Hello GSL team,
The GSL implementations of the "Hybrid" family of multidimensional
rootfinders from MINPACK contain a bug where they divide by zero when the
initial guess happens to be the root. This affects the "fsolver" types
"hybrid" and "hybrids" as well as the "fdfsolver" types "hybridj" and
"hybridsj". This results in a floating point exception if trapping is
enabled.
I have attached a small program (bug_hybrid.c), based on the manual's
example code, that triggers this bug when GSL_IEEE_MODE=trap-common. The
current output is:
GSL_IEEE_MODE="trap-common"
type = hybrid
Floating point exception (core dumped)
The expected output is:
GSL_IEEE_MODE="trap-common"
type = hybrid
status = success
root = 1.000000e+00
type = hybrids
status = success
root = 1.000000e+00
type = hybridj
status = success
root = 1.000000e+00
type = hybridsj
status = success
root = 1.000000e+00
I'll note that when I originally discovered this bug, a colleague of mine
claimed that the problem is not present in the original FORTRAN
implementation in MINPACK, but rather was introduced in the GSL port.
Thank you for looking into this, and if you have any questions, just let me
know.
- Curran
#include <stdlib.h>
#include <stdio.h>
#include <gsl/gsl_errno.h>
#include <gsl/gsl_ieee_utils.h>
#include <gsl/gsl_matrix.h>
#include <gsl/gsl_multiroots.h>
#include <gsl/gsl_pow_int.h>
#include <gsl/gsl_vector.h>
/*
* bug_hybrid.c: Trigger division-by-zero when initial guess is root.

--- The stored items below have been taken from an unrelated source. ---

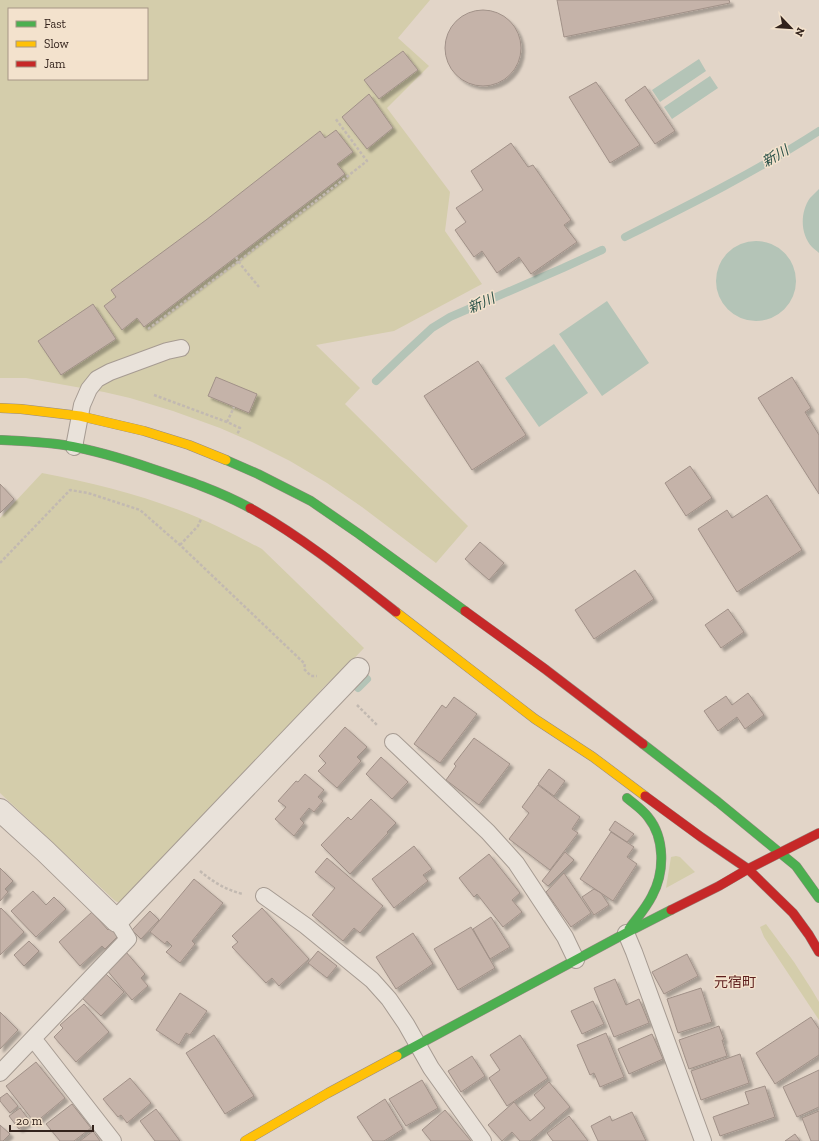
<svg xmlns="http://www.w3.org/2000/svg" width="819" height="1141" viewBox="0 0 819 1141" font-family="'Zilla Slab','Noto Sans JP',serif">
<style>
.green{fill:#d4cdab;fill-rule:evenodd}
.water{fill:#b4c4b7}
.lines{fill:none;stroke-linecap:round;stroke-linejoin:round}
.stream{stroke:#b4c4b7;stroke-width:8}
.building{fill:#c5b3a9;stroke:#a19188;filter:url(#shadow)}
.lane-casing{stroke:#a69b92;stroke-width:18}
.street-casing{stroke:#a69b92;stroke-width:24}
.fast-casing{stroke:#968a82;stroke-width:10}
.slow-casing{stroke:#968a82;stroke-width:10}
.jam-casing{stroke:#968a82;stroke-width:10}
.path{stroke:#c2b9b1;stroke-width:2.5;stroke-dasharray:3 2;stroke-linecap:butt}
.lane{stroke:#e9e2da;stroke-width:16}
.street{stroke:#e9e2da;stroke-width:22}
.fast{stroke:#4caf50;stroke-width:9}
.slow{stroke:#ffc107;stroke-width:9}
.jam{stroke:#c62828;stroke-width:9}
.labels{text-anchor:middle;stroke-width:3;stroke-linejoin:round;paint-order:stroke}
.water-label{font-size:14px;font-style:italic;fill:#2b5249;stroke:#f3e2cd}
.neighbourhood-label{font-size:14px;fill:#5e1f1d;stroke:#f3e2cd}
</style>
<defs>
<filter id="shadow"><feDropShadow dx="3.5" dy="3.5" stdDeviation="1" flood-color="#0004"/></filter>
</defs>
<rect width="100%" height="100%" fill="#e2d5c8"/>
<path class="green" d="M0,0H430L398,38L429,66L387,108L450,192L445,231L482,284L394,331L316,345L360,388L345,404L468,526L436,563L362,507L327,483L290,461L252,442L220,428L173,411L130,398L104,392L26,378H0ZM9,9H147V79H9Z
M42,473C89,482 134,493 179,510C207,520 235,535 262,549L364,648L333,681L331,680L323,688L125,902H117L114,900L0,793V518Z
M676,856L680,857L695,872L666,888L671,857Z
M766,924L794,962L812,990L819,1002V1020L764,937L760,927Z"/>
<path class="water" d="M699,59L706,71L660,102L652,90Z
M710,76L718,88L672,119L664,107Z
M819,189V253C817,251 814,249 812,247C800,234 800,212 810,198C813,195 816,192 819,189Z
M716 281a40 40 0 1 1 80 0a40 40 0 1 1-80 0Z
M607,301L649,363L602,396L559,334Z
M554,344L588,393L539,427L505,378Z"/>
<g class="lines">
<path class="stream" d="M625,237C691,204 757,171 819,131
M376,381L403,355L432,328L450,317L563,268L602,250
M358,688L367,679"/>
</g>
<path class="building" d="M557,0H729L730,3L564,37Z
M445 48a38 38 0 1 1 76 0a38 38 0 1 1-76 0Z
M403,51L418,70L379,99L364,80Z
M596,82L640,145L610,163L569,97Z
M645,86L675,131L655,144L625,100Z
M369,94L393,128L367,149L342,117Z
M336,130L353,152L337,164L345,174L144,327L137,318L122,330L104,306L116,297L111,290L206,220L320,131L325,138Z
M511,143L528,167L533,165L571,220L564,225L577,242L531,274L519,257L497,273L482,251L474,257L455,230L466,222L456,208L483,190L471,171Z
M93,304L116,339L61,375L38,341Z
M478,361L526,435L472,470L424,396Z
M216,377L257,394L249,413L208,396Z
M792,377L811,408L805,412L819,435V494L758,398Z
M690,466L712,498L686,516L665,483Z
M0,484L14,499L0,513Z
M767,495L802,550L737,592L698,529L727,510L732,518Z
M480,542L504,563L489,580L465,559Z
M635,570L654,599L594,639L575,610Z
M728,609L744,632L721,648L705,625Z
M748,693L764,715L745,729L737,717L718,731L704,711L726,696L732,705Z
M454,697L477,714L440,763L414,744L442,705L446,708Z
M345,727L367,747L357,757L361,761L337,788L318,771L326,763L319,756Z
M474,738L510,764L479,805L446,780L456,766L454,764Z
M381,757L408,782L392,799L366,774Z
M549,769L565,781L554,796L538,784Z
M305,774L324,790L318,797L323,801L314,812L309,808L300,819L304,823L294,836L275,819L286,807L278,801L296,781L298,782Z
M538,785L580,817L572,829L578,833L550,870L509,839L529,813L522,807Z
M371,799L396,823L387,832L388,833L350,874L321,845L348,817L351,820Z
M615,821L634,834L627,842L609,830Z
M611,832L634,847L627,857L637,864L613,901L580,879Z
M414,846L432,869L423,875L428,881L394,908L372,879Z
M565,852L574,860L548,886L542,881Z
M489,854L520,893L512,900L522,912L503,927L477,894L474,897L459,878Z
M327,858L383,906L360,933L354,928L343,941L312,915L335,888L315,872Z
M0,868L13,881L5,889L8,892L0,901Z
M564,873L591,913L571,927L546,892Z
M194,879L223,903L192,941L195,944L180,963L166,952L172,946L167,941L165,944L150,932Z
M594,889L601,893L609,905L594,915L582,897Z
M33,891L46,905L54,897L66,909L36,937L11,911Z
M1,908L24,932L0,955V909Z
M262,908L309,959L279,986L272,978L266,983L232,947L238,942L232,936Z
M150,911L159,920L141,939L132,930Z
M92,912L108,930L110,927L118,936L105,949L102,946L80,966L59,942Z
M491,917L510,947L490,959L473,929Z
M471,927L495,968L458,990L434,949Z
M413,933L433,964L396,989L376,957Z
M29,941L39,951L24,966L14,955Z
M318,951L337,966L327,978L308,963Z
M126,952L145,974L141,978L148,986L132,1000L106,969Z
M687,954L698,976L664,994L652,972Z
M106,974L124,992L101,1016L82,998Z
M615,979L626,1005L639,999L649,1023L614,1037L594,988Z
M701,988L712,1022L678,1033L667,999Z
M180,993L207,1011L190,1035L186,1033L179,1045L156,1030Z
M593,1001L604,1024L582,1034L571,1011Z
M84,1004L109,1032L76,1062L54,1037L63,1028L60,1025Z
M0,1012L18,1030L0,1049Z
M811,1017L819,1029V1055L775,1084L756,1053Z
M719,1026L724,1040H722L727,1056L689,1069L679,1040Z
M606,1033L624,1077L600,1087L594,1073L590,1075L577,1045Z
M652,1034L663,1059L629,1074L618,1049Z
M214,1035L254,1096L225,1114L186,1053Z
M520,1035L548,1078L507,1106L489,1078L500,1070L490,1055Z
M740,1054L749,1083L701,1100L691,1071Z
M472,1056L485,1076L461,1092L448,1071Z
M36,1062L65,1098L35,1123L6,1086Z
M819,1070V1107L797,1117L783,1087Z
M130,1078L151,1103L127,1123L121,1115L118,1117L103,1099Z
M422,1080L438,1108L406,1126L389,1099Z
M549,1082L570,1107L530,1141H520L512,1132L502,1141L488,1125L514,1102L530,1121L545,1108L534,1095Z
M765,1086L775,1117L720,1136L713,1117L749,1104L745,1092Z
M7,1093L18,1106L10,1113L0,1101V1098Z
M385,1099L403,1129L384,1141H373L357,1117Z
M72,1104L91,1128L74,1141H60L46,1124Z
M20,1108L30,1121L19,1129L9,1116Z
M156,1109L180,1141H155L140,1121Z
M445,1110L471,1141H431L422,1130Z
M819,1111V1141H811L802,1118Z
M632,1112L646,1141H598L591,1126L610,1116L612,1121Z
M569,1116L588,1141H553L547,1133Z
M0,1125L10,1134L3,1141H0Z
M93,1131L100,1141H80Z
M795,1134L800,1141H785Z"/>
<g class="lines">
<g class="lane-casing">
<path id="lane" d="M74,447L82,405L89,389L97,379L110,372L167,351L181,348
M393,742L488,832L516,863L565,937L576,960
M264,896L306,926L372,980L389,999L406,1024L431,1068L483,1141
M626,933L634,952L703,1141
M33,1039L39,1046L113,1141
M0,1073L128,939L117,921"/>
</g>
<g class="street-casing">
<path id="street" d="M0,810L45,851L117,921L358,669"/>
</g>
<g class="fast-casing">
<path id="fast" d="M0,440C21,441 43,442 64,445C94,450 124,459 153,469C186,480 219,491 250,508
M226,460L258,474L311,501L359,534L465,611
M643,744L718,802L796,866L819,898
M627,798C634,804 642,809 648,817C665,838 665,872 652,896C646,908 637,918 629,929
M397,1056L626,933L671,910"/>
</g>
<g class="slow-casing">
<path id="slow" d="M0,408L21,409L80,416L144,431L189,445L226,460
M396,612L535,719L593,757L645,796
M245,1141L328,1093L397,1056"/>
</g>
<g class="jam-casing">
<path id="jam" d="M250,508C302,537 349,575 396,612
M465,611L545,669L643,744
M645,796L701,837L748,869L793,913L809,935L819,952
M671,910L719,886L748,869L819,833"/>
</g>
<path class="path" d="M236,257L241,265L259,287
M148,329L239,261L367,161L335,118
M154,395L227,422L240,428L237,435
M227,422L234,407
M180,545L198,526L201,519
M0,563L70,490L88,493L140,510L180,545L305,664L304,669L311,676H317
M357,705L378,726
M200,871C213,882 226,890 243,894"/>
<use href="#lane" class="lane"/>
<use href="#street" class="street"/>
<use href="#fast" class="fast"/>
<use href="#slow" class="slow"/>
<use href="#jam" class="jam"/>
</g>
<g class="labels">
<g class="water-label">
<text transform="translate(775 156) rotate(-30)" y="5">新川</text>
<text transform="translate(481 303) rotate(-24)" y="5">新川</text>
</g>
<g class="neighbourhood-label">
<text x="735" y="987">元宿町</text>
</g>
</g>
<rect x="8" y="8" width="140" height="72" fill="#f3e2cd" stroke="#a69686"/>
<rect x="16" y="21" width="20" height="6" fill="#4caf50" stroke="#a69686"/>
<text x="44" y="28" font-size="12" fill="#33231c">Fast</text>
<rect x="16" y="41" width="20" height="6" fill="#ffc107" stroke="#a69686"/>
<text x="44" y="48" font-size="12" fill="#33231c">Slow</text>
<rect x="16" y="61" width="20" height="6" fill="#c62828" stroke="#a69686"/>
<text x="44" y="68" font-size="12" fill="#33231c">Jam</text>
<g transform="translate(791 28) rotate(115)" stroke="#f3e2cd" stroke-width="3" paint-order="stroke">
<path d="M0-3L7 15L0 10L-7 15Z" fill="#33231c"/>
<text y="-6" font-size="11" font-weight="bold" text-anchor="middle" fill="#33231c">N</text>
</g>
<path d="M10 1125v6h83v-6" fill="none" stroke="#33231c" stroke-width="2"/>
<text x="16" y="1125" font-size="12" fill="#33231c" stroke="#f3e2cd" stroke-width="3" paint-order="stroke">20 m</text>
</svg>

* Author: Curran D. Muhlberger <[email protected]>
* Date: 2014-04-27
* Build: `$CC bug_hybrid.c -o bug_hybrid -lgsl -lgslcblas -lm`
* Run: `GSL_IEEE_MODE=trap-common ./bug_hybrid`
*/
int my_f(const gsl_vector* x, void* params, gsl_vector* f) {
gsl_vector_set(f, 0, gsl_vector_get(x, 0) - 1.0);
return GSL_SUCCESS;
}
int my_df(const gsl_vector* x, void* params, gsl_matrix* j) {
gsl_matrix_set(j, 0, 0, 1.0);
return GSL_SUCCESS;
}
int my_fdf(const gsl_vector* x, void* params, gsl_vector* f, gsl_matrix* j) {
gsl_vector_set(f, 0, gsl_vector_get(x, 0) - 1.0);
gsl_matrix_set(j, 0, 0, 1.0);
return GSL_SUCCESS;
}
int test_fsolver(const gsl_multiroot_fsolver_type* type) {
int status;
int iter = 0;
gsl_multiroot_fsolver* solver;
gsl_multiroot_function func = {&my_f, 1, NULL};
gsl_vector* x;
x = gsl_vector_alloc(1);
gsl_vector_set(x, 0, 1.0);
solver = gsl_multiroot_fsolver_alloc(type, 1);
printf("type = %s\n", gsl_multiroot_fsolver_name(solver));
gsl_multiroot_fsolver_set(solver, &func, x);
do {
++iter;
status = gsl_multiroot_fsolver_iterate(solver);
if (status != GSL_SUCCESS) break;
status = gsl_multiroot_test_residual(
gsl_multiroot_fsolver_f(solver), 1.0e-7);
} while ((status == GSL_CONTINUE) && (iter < 1000));
printf(" status = %s\n", gsl_strerror(status));
printf(" root = %e\n", gsl_vector_get(
gsl_multiroot_fsolver_root(solver), 0));
gsl_multiroot_fsolver_free(solver);
gsl_vector_free(x);
return status;
}
int test_fdfsolver(const gsl_multiroot_fdfsolver_type* type) {
int status;
int iter = 0;
gsl_vector* x;
gsl_multiroot_fdfsolver* solver;
gsl_multiroot_function_fdf func = {&my_f, &my_df, &my_fdf, 1, NULL};
x = gsl_vector_alloc(1);
gsl_vector_set(x, 0, 1.0);
solver = gsl_multiroot_fdfsolver_alloc(type, 1);
printf("type = %s\n", gsl_multiroot_fdfsolver_name(solver));
gsl_multiroot_fdfsolver_set(solver, &func, x);
do {
++iter;
status = gsl_multiroot_fdfsolver_iterate(solver);
if (status != GSL_SUCCESS) break;
status = gsl_multiroot_test_residual(
gsl_multiroot_fdfsolver_f(solver), 1.0e-7);
} while ((status == GSL_CONTINUE) && (iter < 1000));
printf(" status = %s\n", gsl_strerror(status));
printf(" root = %e\n", gsl_vector_get(
gsl_multiroot_fdfsolver_root(solver), 0));
gsl_multiroot_fdfsolver_free(solver);
gsl_vector_free(x);
return status;
}
int main() {
/* export GSL_IEEE_MODE=trap-common */
gsl_ieee_env_setup();
/* Floating point exception */
test_fsolver(gsl_multiroot_fsolver_hybrid);
test_fsolver(gsl_multiroot_fsolver_hybrids);
test_fdfsolver(gsl_multiroot_fdfsolver_hybridj);
test_fdfsolver(gsl_multiroot_fdfsolver_hybridsj);
/* ERROR: approximation to Jacobian has collapsed */
/* test_fsolver(gsl_multiroot_fsolver_broyden); */
return EXIT_SUCCESS;
}